1 Aims

  1. Transfer of data from hard drive to server.
  2. MD5 checksum to ensure proper transfer.
  3. Check file names to ensure that all samples sent to sequencing have been returned.

2 File paths for workflow

source(here::here("R", "file_paths.R"))

3 Transferring data

  • Used rsync to transfer data, which allows transfers to be paused and resumed (necessary due to time required for transfers, in addition to the necessity of computer being turned on + hard drive being plugged in).
  • Transfered was performed in chunks, .
    1. Transfer of all nuclear samples (~200Gb)
    2. Transfer of all tissue samples (~540Gb)
  • Commands entered using Mobaxterm local terminal.
  • Details for use of rsync can be found: https://ss64.com/bash/rsync.html
# Nuclear samples
rsync -avz --progress -e ssh /drives/d/PR0199/ username@mr_server:/home/rreynolds/data/PD_bulkRNAseq/nuclear_totalRNA_samples/ | tee /home/rhrey/Desktop/20190606_bulkNuc_data_transfer.txt

# Tissue samples 
rsync -avz --progress -e ssh /drives/d/PR0198/ username@mr_server:/home/rreynolds/data/PD_bulkRNAseq/tissue_polyA_samples/ | tee /home/rhrey/Desktop/20190606_tissue_data_transfer.txt

4 Transferring data 2.0

  • Original files from hard drive were not trimmed correctly, so de-multiplexing run again without trimming enabled at ICR.
  • Files were re-downloaded from ftp.icr.ac.uk, using ftp.

5 Files locations

  • Originally transferred to personal folder, but later moved to common data folder: /data/RNAseq_PD/. Files can be found within their respective project files tissue_polyA_samples/raw_daw and nuclear_totalRNA_samples/raw_daw
  • Note that R2 files relate to UMIs, therefore were moved to their UMIfolder within the raw_data folders.

6 MD5 checksum

source(here::here("R", "md5_checksum.R"))

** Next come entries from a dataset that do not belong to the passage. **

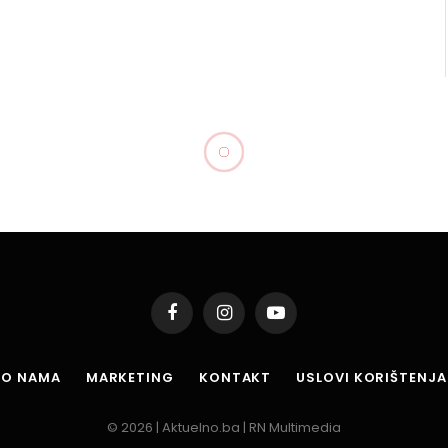
Facebook
Instagram
YouTube
O NAMA
MARKETING
KONTAKT
USLOVI KORIŠTENJA
© 2026 | Aktuelno.ba | RN Multimedia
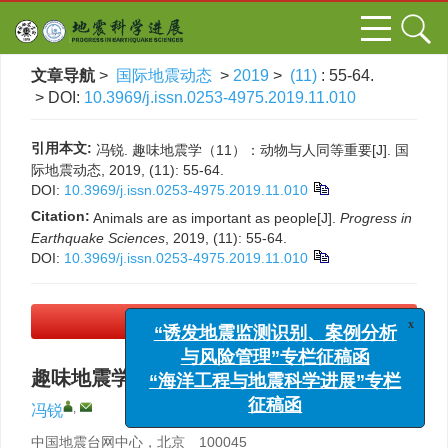
文章导航
>
国际地震动态
>
2019
>
(11)
: 55-64.
> DOI:
10.3969/j.issn.0253-4975.2019.11.010
引用本文:
冯锐. 趣味地震学（11）：动物与人同等重要[J]. 国
际地震动态, 2019, (11): 55-64.
DOI:
10.3969/j.issn.0253-4975.2019.11.010
Citation:
Animals are as important as people[J].
Progress in
Earthquake Sciences
, 2019, (11): 55-64.
DOI:
10.3969/j.issn.0253-4975.2019.11.010
x
“诱发地震监测识别、案例分析
PDF下载
(1707 KB)
与风险管理”专栏征稿函
“海洋工程与地震科学进展”专栏
趣味地震学（11）：动物与人同等重要
征稿函
,
冯锐
中国地震台网中心，北京 100045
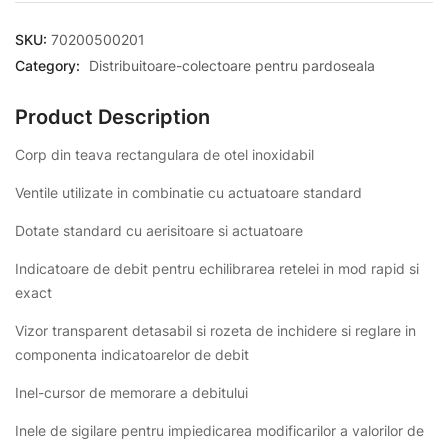
SKU:
70200500201
Category:
Distribuitoare-colectoare pentru pardoseala
Product Description
Corp din teava rectangulara de otel inoxidabil
Ventile utilizate in combinatie cu actuatoare standard
Dotate standard cu aerisitoare si actuatoare
Indicatoare de debit pentru echilibrarea retelei in mod rapid si
exact
Vizor transparent detasabil si rozeta de inchidere si reglare in
componenta indicatoarelor de debit
Inel-cursor de memorare a debitului
Inele de sigilare pentru impiedicarea modificarilor a valorilor de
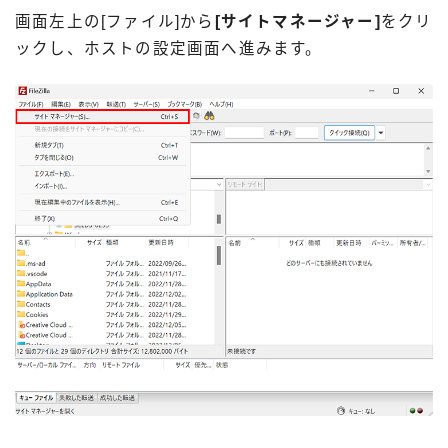
画面左上の[ファイル]から
[サイトマネージャー]
をクリ
ックし、ホストの設定画面へ進みます。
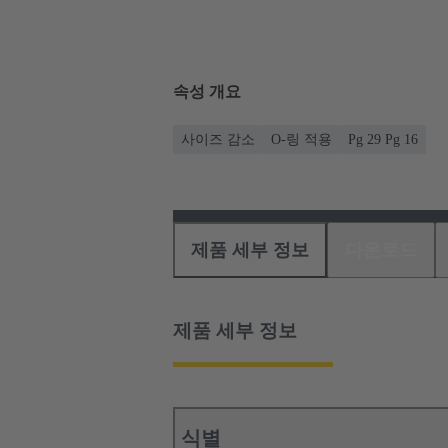
속성 개요
사이즈 감소
O-링 적용
Pg 29 Pg 16
제품 세부 정보
다운로드
제품 세부 정보
식별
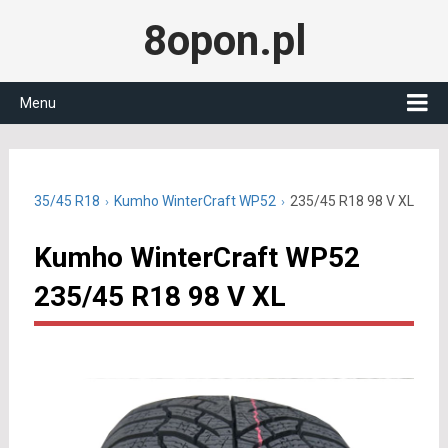
8opon.pl
Menu
owe 235/45 R18
Kumho WinterCraft WP52
235/45 R18 98 V XL
Kumho WinterCraft WP52
235/45 R18 98 V XL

file_paths <- list.files(path = "/data/RNAseq_PD", full.names = TRUE, pattern = ".fastq.gz", recursive = T)

original_md5 <- read_delim(file = "/data/RNAseq_PD/nuclear_totalRNA_samples/raw_data/md5sums_davros.txt", delim = " ", col_names = FALSE) %>% 
  dplyr::mutate(original_md5 = X1, file_name = X2) %>% 
  dplyr::select(-X1, -X2) %>% 
  bind_rows(read_delim(file = "/data/RNAseq_PD/tissue_polyA_samples/raw_data/md5sums_davros.txt", delim = " ", col_names = FALSE) %>% 
              dplyr::mutate(original_md5 = X1, file_name = X2) %>% 
              dplyr::select(-X1, -X2)) %>% 
  dplyr::mutate(file_name = str_replace(file_name, ".*/", ""),
                file_name = str_replace(file_name, "/.*/", ""),
                file_name = str_replace(file_name, " ", ""))
  
md5 <- md5_checksum(file_paths, original_md5, column_to_join_by = "file_name")

write_csv(md5, path = "/home/rreynolds/projects/Aim2_PDsequencing_wd/results/md5_check.csv")
  • All files were transferred without evidence of corruption, as is visible from table below.

7 File name check

# Sequencing files
file_paths <- list.files(
  path = file.path(path_to_bulk_seq_data, "QC/fastp"), 
  full.names = TRUE, 
  pattern = ".fastq.gz", 
  recursive = T
  )

# Filter out "Undetermined" files and extract unique file names
samples_received <- 
  file_paths %>% 
  .[!str_detect(.,"Undetermined")] %>% 
  str_remove("/.*/") %>% 
  str_remove("-T.*") %>% 
  str_replace("^[:alnum:]*", "") %>% 
  str_remove("^_") %>% 
  unique()

# Does this match sample names sent to sequencing?
samples_sent <-
  read_delim(
    file = file.path(
      path_to_raw_data, "sample_details/SamplesSentToSequencing.txt"), 
    delim = "\t", 
    col_names = FALSE
    ) %>% 
  .[["X1"]]

samples_sent[!str_detect(samples_sent, "BulkNuc")] %in% samples_received
##  [1] TRUE TRUE TRUE TRUE TRUE TRUE TRUE TRUE TRUE TRUE TRUE TRUE TRUE TRUE TRUE
## [16] TRUE TRUE TRUE TRUE TRUE TRUE TRUE TRUE TRUE

8 Conclusions

  • Data transferred with no corrupt files.
  • All samples sent for sequencing received from sequencing centre.